Apple in drive against excessive overtime at Chinese factories
Technology giant expands tracking of working hours to cover more than one million staff employed in its production supply chain
Apple, the world's biggest technology company, has started monitoring weekly data on the working hours of more than one million employees in its production supply chain, which is largely located in China.
The iPhone and iPad maker quietly expanded this coverage last month from about 500,000 workers tracked in January, according to the company's updated "Supplier Responsibility Progress Report" published online.
"Ending … excessive overtime is a top priority for Apple in 2012," the report said.
Independent auditor the Fair Labor Association (FLA) said in August that Apple and its primary manufacturing contractor, Hon Hai Precision Industry, have made "steady progress" in trimming working hours and boosting safety measures at their three biggest mainland factories since more than 50 violations were uncovered by a comprehensive inspection in February.
Apple had revealed on January 13 its tightly guarded list of suppliers after announcing that it was admitted by the Washington-based FLA. Apple said the 156 companies in the list accounted for more than 97 per cent of its entire supply chain.
"Going deep into our supply chain, we now follow weekly supplier data for over 1 million workers," the updated Apple supplier report said. "In November, 88 per cent of workweeks were less than the 60-hour maximum specified in Apple's code of conduct."
The company added: "In limited peak periods, we allow work beyond the 60-hour limit for those employees that volunteer to do so."
The FLA said in August that Hon Hai, whose manufacturing subsidiaries are collectively known under the trade name of Foxconn Technology Group, cut working time to 60 hours a week, with the goal of meeting the 40-hour legal limit next July. The group also increased wages and enforced stricter working hours for interns.
Hon Hai, which employs about 1.2 million people across its electronics operations, had earlier been accused of labour-rights abuses which led to a series of worker suicides in 2010 and a fatal industrial accident last year.
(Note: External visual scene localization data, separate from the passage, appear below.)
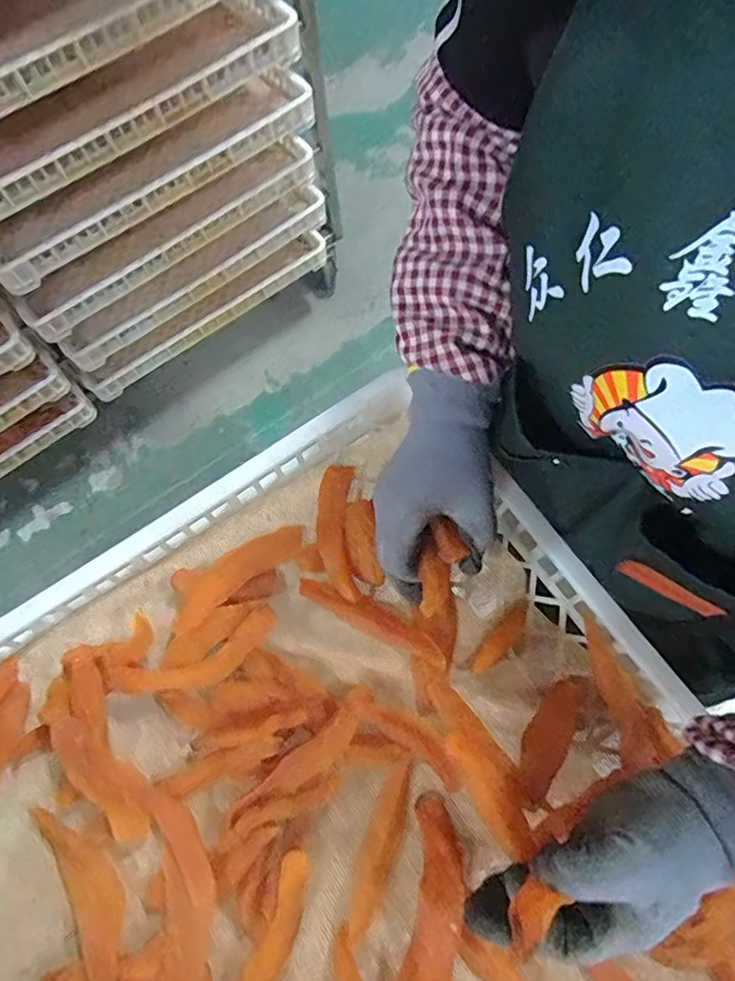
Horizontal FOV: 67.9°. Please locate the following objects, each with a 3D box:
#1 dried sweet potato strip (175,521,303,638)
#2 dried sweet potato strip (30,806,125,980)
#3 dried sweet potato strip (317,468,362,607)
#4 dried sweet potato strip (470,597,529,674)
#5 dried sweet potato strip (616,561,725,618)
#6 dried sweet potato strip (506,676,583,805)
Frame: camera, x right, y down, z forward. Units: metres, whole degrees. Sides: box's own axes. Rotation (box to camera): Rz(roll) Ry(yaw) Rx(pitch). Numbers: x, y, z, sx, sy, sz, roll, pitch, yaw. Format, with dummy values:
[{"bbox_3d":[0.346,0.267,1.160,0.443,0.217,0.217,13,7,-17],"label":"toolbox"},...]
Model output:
[{"bbox_3d":[-0.105,0.064,0.444,0.122,0.006,0.034,-37,73,-26],"label":"dried sweet potato strip"},{"bbox_3d":[-0.188,0.278,0.373,0.034,0.015,0.135,-29,73,-9],"label":"dried sweet potato strip"},{"bbox_3d":[-0.025,0.033,0.454,0.031,0.020,0.118,-3,71,0],"label":"dried sweet potato strip"},{"bbox_3d":[0.103,0.109,0.415,0.017,0.008,0.085,43,45,14],"label":"dried sweet potato strip"},{"bbox_3d":[0.189,0.062,0.342,0.061,0.020,0.006,30,74,11],"label":"dried sweet potato strip"},{"bbox_3d":[0.126,0.171,0.383,0.027,0.011,0.107,40,43,13],"label":"dried sweet potato strip"}]

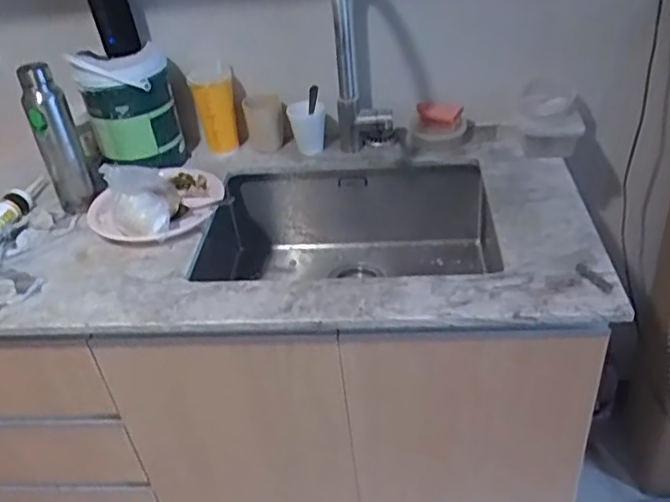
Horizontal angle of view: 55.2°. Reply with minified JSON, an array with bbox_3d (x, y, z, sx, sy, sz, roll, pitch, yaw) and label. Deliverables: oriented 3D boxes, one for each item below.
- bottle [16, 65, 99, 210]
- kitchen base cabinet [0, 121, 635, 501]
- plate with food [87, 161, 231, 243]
[{"bbox_3d":[-0.480,-0.192,1.120,0.071,0.260,0.063,-22,38,-22],"label":"bottle"},{"bbox_3d":[-0.349,0.293,1.339,1.617,0.797,0.508,-3,35,3],"label":"kitchen base cabinet"},{"bbox_3d":[-0.310,-0.104,1.104,0.235,0.107,0.183,-18,37,-17],"label":"plate with food"}]

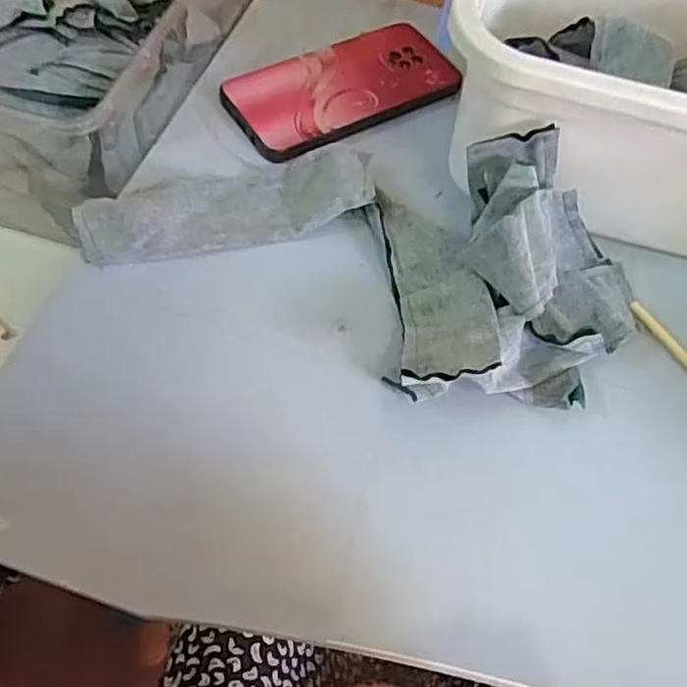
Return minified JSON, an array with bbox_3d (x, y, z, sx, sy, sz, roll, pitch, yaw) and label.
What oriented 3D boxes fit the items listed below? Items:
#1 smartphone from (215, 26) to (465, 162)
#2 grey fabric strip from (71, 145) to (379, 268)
[{"bbox_3d":[0.004,-0.181,0.482,0.167,0.011,0.083,-28,65,-17],"label":"smartphone"},{"bbox_3d":[-0.069,-0.087,0.418,0.178,0.016,0.053,-14,61,-10],"label":"grey fabric strip"}]

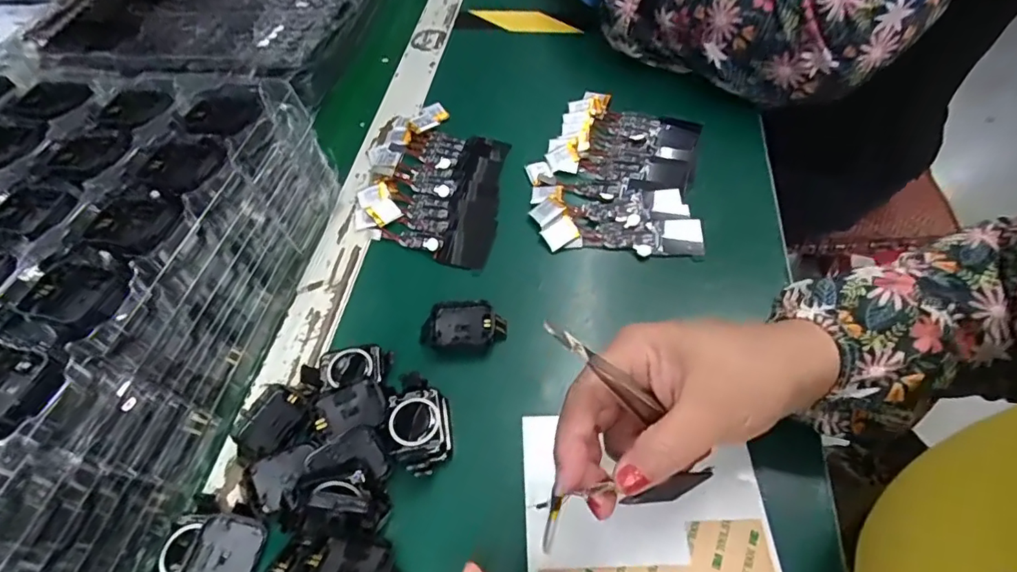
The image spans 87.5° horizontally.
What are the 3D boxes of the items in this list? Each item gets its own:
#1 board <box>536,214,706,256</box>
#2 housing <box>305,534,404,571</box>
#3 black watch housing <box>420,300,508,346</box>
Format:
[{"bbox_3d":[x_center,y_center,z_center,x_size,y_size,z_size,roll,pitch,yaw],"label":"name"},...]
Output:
[{"bbox_3d":[0.083,-0.037,0.384,0.112,0.007,0.030,0,54,4],"label":"board"},{"bbox_3d":[-0.074,0.139,0.260,0.047,0.008,0.034,14,32,18],"label":"housing"},{"bbox_3d":[-0.029,0.027,0.348,0.054,0.016,0.032,-4,54,1],"label":"black watch housing"}]

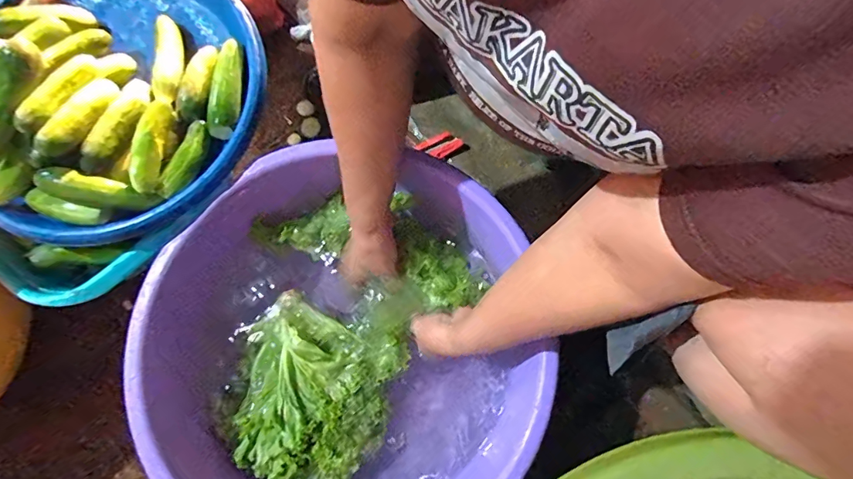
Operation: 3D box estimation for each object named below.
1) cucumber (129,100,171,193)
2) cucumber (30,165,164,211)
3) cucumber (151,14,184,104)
[{"bbox_3d":[-0.310,-0.106,0.497,0.025,0.025,0.107,5,76,1],"label":"cucumber"},{"bbox_3d":[-0.358,-0.053,0.485,0.116,0.024,0.031,13,75,-19],"label":"cucumber"},{"bbox_3d":[-0.318,-0.223,0.549,0.029,0.027,0.108,-6,76,-2],"label":"cucumber"}]

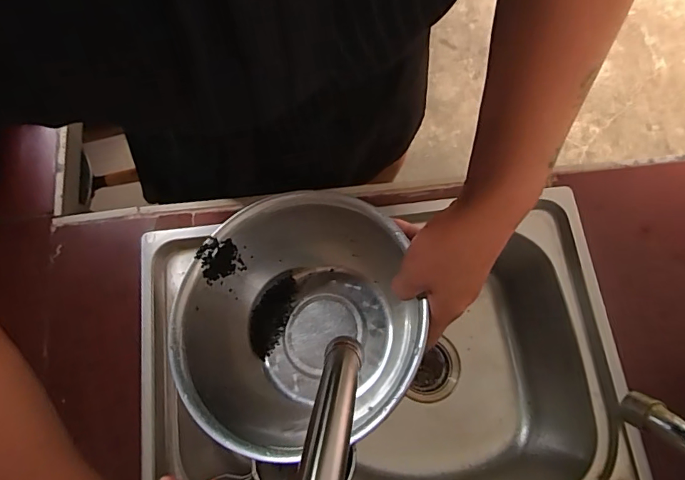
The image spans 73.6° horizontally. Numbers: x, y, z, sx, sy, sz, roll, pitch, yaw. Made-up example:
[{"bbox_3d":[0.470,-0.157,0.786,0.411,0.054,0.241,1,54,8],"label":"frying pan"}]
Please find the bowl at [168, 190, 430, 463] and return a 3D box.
[{"bbox_3d":[-0.047,0.074,0.438,0.215,0.111,0.206,0,74,-1],"label":"bowl"}]

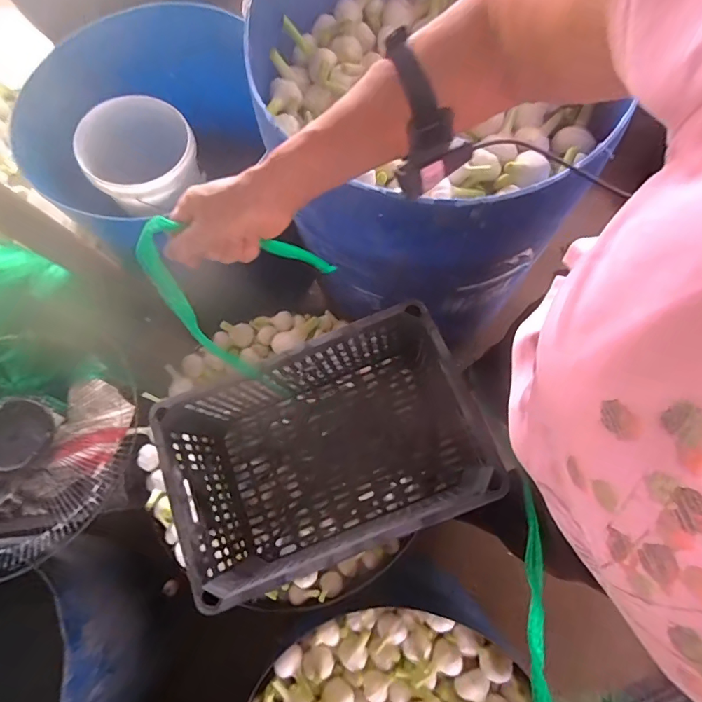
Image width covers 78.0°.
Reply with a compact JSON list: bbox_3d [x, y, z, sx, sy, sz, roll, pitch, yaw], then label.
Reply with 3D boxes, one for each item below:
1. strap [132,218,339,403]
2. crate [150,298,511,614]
[{"bbox_3d":[-0.127,-0.066,0.548,0.142,0.316,0.161,29,78,8],"label":"strap"},{"bbox_3d":[-0.060,0.176,0.743,0.417,0.265,0.304,-21,76,-4],"label":"crate"}]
The FLA's initial audit in February surveyed 35,000 workers at Foxconn's Apple-related operations in Guanlan and Longhua in Guangdong province and Chengdu in Sichuan province. It found that workers each averaged 56 hours per week, with maximum weekly working hours averaging 61 hours.
About 48 per cent of the employees surveyed thought that working hours were reasonable, 34 per cent would like to make more money and 18 per cent felt they worked too much.
In its updated supplier report, Apple said: "Our approach to reducing excessive working hours has evolved over the years from a small seed programme into a comprehensive approach that interlinks training, management consultation, integration with procurement decisions, and verification of work-hour practices and systems."
Apple also said its audits have been expanded to include 28 suppliers in Malaysia and Singapore.